Now in 2022, Taylor Jenkins has published Carrie Soto is Back, her story of a tennis legend supposedly past her prime at thirty-seven, brought back to the tennis court for one more grand slam. Carrie Soto sacrificed everything to become the best, and now she needs to give everything she’s got to defend her record.

4. Pachinko by Min Jin Lee

After years of trying, I’ve finally convinced my husband to read Pachinko… mostly because I really wanted to watch the TV adaptation that came out earlier this year, but also because I know he’d love it. (He’s nearly finished with it, and has a lot of good things to say.)

Pachinko is a five-hundred-page epic about a poor Korean immigrant family covering ground in their homeland, Japan, and the US. It’s compulsively readable. I just re-read it and found so much to fall in love with all over again.

5. Cutting for Stone by Abraham Verghese

When I worked in my village bookshop growing up, Cutting for Stone was the book that the shop owner recommended to everyone who didn’t know what to read. I was so glad I finally picked it up. It was incredible.

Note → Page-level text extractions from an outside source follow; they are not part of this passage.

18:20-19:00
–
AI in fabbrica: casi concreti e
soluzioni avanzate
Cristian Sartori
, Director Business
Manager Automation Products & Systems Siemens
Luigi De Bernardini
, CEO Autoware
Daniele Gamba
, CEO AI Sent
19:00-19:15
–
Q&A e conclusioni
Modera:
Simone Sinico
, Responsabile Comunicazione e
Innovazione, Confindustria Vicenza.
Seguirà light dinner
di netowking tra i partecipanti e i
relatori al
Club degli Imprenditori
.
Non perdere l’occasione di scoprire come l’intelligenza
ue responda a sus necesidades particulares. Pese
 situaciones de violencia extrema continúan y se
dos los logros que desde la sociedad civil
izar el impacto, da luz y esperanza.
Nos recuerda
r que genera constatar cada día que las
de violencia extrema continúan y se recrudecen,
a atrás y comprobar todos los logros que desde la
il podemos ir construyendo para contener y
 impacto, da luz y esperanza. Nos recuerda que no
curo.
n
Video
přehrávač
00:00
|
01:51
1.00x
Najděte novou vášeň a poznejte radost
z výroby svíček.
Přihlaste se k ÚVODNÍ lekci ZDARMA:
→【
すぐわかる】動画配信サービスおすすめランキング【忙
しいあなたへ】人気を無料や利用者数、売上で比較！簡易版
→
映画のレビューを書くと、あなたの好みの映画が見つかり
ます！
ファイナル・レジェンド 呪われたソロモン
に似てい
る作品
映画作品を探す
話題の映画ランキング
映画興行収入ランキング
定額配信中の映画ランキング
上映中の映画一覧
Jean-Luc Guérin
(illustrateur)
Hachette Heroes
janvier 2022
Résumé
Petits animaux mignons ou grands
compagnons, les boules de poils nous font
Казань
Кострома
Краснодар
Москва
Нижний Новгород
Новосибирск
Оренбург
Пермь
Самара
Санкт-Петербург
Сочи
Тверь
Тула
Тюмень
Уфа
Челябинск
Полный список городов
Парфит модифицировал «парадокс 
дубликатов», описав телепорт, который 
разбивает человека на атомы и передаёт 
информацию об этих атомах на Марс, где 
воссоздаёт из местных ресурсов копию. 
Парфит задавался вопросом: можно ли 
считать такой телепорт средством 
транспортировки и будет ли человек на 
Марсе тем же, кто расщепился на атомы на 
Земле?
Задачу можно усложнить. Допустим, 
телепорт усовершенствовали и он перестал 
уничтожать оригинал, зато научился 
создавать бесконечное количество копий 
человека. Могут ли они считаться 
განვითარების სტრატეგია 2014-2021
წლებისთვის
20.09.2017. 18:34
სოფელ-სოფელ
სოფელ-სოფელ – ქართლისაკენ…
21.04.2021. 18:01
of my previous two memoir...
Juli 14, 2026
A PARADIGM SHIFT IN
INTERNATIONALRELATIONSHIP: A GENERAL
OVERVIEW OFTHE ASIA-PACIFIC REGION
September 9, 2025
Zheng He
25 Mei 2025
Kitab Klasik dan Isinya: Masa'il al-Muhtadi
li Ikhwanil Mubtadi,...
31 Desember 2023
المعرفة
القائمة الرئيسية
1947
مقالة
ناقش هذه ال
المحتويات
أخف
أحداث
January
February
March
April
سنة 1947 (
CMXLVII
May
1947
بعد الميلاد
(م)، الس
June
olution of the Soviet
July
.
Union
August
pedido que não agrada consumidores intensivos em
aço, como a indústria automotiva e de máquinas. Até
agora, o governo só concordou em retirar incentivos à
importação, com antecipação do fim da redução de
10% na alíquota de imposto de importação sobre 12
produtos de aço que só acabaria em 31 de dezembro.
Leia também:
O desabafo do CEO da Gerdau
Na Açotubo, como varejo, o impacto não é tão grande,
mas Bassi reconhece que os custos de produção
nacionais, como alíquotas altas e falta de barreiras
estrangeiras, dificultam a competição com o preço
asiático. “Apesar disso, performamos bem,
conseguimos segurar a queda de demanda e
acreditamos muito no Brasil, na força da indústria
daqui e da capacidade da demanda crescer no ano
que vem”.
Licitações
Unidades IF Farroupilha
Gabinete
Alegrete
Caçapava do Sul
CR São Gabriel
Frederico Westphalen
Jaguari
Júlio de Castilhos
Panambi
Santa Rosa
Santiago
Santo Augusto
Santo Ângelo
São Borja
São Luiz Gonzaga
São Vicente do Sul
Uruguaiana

It’s the story of Marion and Shiva Stone, twin brothers born of a secret union between an Indian nun and a British surgeon in Ethiopia. Bound together by a preternatural connection and a shared fascination with medicine, the twins come of age as Ethiopia hovers on the brink of revolution.

Moving between Addis Ababa and New York City, Cutting for Stone is a great book to read if you’ve already read and enjoyed Pachinko by Min Jin Lee.

“Wasn’t that the definition of home? Not where you are from, but where you are wanted…”

6. War and Peace by Leo Tolstoy

If you don’t know what to read right now, how about making it the time you try War and Peace?

War and Peace is a book that’s helped me through so much over the last few years. I first read it when I was about fifteen years old and really struggling with anxiety. Unexpectedly, the enormous Russian tome became a balm for my soul.

It’s a book about life, death, love, loss… everything, really. I loved getting lost in the worlds of the characters and following their right and wrong turns in life.

“Here I am alive, and it’s not my fault, so I have to try and get by as best I can without hurting anybody until death takes over.”

To help you get started, here’s my guide to reading War and Peace (and actually maybe enjoying it). I’ve also shared my comparison of the best translations. I love this clothbound hardcover edition of the Anthony Briggs translation.

7. From a Low and Quiet Sea by Donal Ryan

From a Low and Quiet Sea really hit me hard. Starting in Syria and crossing the water to reach Ireland, this story of three men is one of the most quietly emotional books I’ve read. I love author Rachel Joyce’s review: “It’s a beautiful, luminous kind of piece – full of mystery, compassion, woven with such skill; heartbreaking and restorative. I will carry these splintered men around with me for a long time, along with the women who have loved them.”

“Trees live, like you and me, long lives, and they know things. They know the rule, the only one that’s real and must be kept. What’s the rule? You know. I’ve told you lots of times before. Be kind.”

8. A Whole Life by Robert Seethaler

I’ve recommended A Whole Life many times on the blog before, and it also features in my memoir of my time living in the Swiss Alps. In this novel, Robert Seethaler gently shares the story of one man’s quiet life in the Austrian mountains in which not much happens and yet everything happens. It’s a quietly earth-shattering book.

“You can buy a man’s hours off him, you can steal his days from him, or you can rob him of his whole life, but no one can take away from any man so much as a single moment. That’s the way it is.”